> Job item
Give back the data below exactly, with every line kept the same.

Dataset entries:
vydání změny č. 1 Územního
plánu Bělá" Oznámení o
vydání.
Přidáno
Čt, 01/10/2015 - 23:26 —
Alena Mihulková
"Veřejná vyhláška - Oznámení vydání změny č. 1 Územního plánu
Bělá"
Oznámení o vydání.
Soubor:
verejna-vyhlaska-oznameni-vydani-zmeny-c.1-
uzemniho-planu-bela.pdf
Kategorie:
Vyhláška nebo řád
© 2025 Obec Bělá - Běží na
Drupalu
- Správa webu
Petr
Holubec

> Answer to the problem
vydání změny č. 1 Územního
plánu Bělá" Oznámení o
vydání.
Přidáno
Čt, 01/10/2015 - 23:26 —
Alena Mihulková
"Veřejná vyhláška - Oznámení vydání změny č. 1 Územního plánu
Bělá"
Oznámení o vydání.
Soubor:
verejna-vyhlaska-oznameni-vydani-zmeny-c.1-
uzemniho-planu-bela.pdf
Kategorie:
Vyhláška nebo řád
© 2025 Obec Bělá - Běží na
Drupalu
- Správa webu
Petr
Holubec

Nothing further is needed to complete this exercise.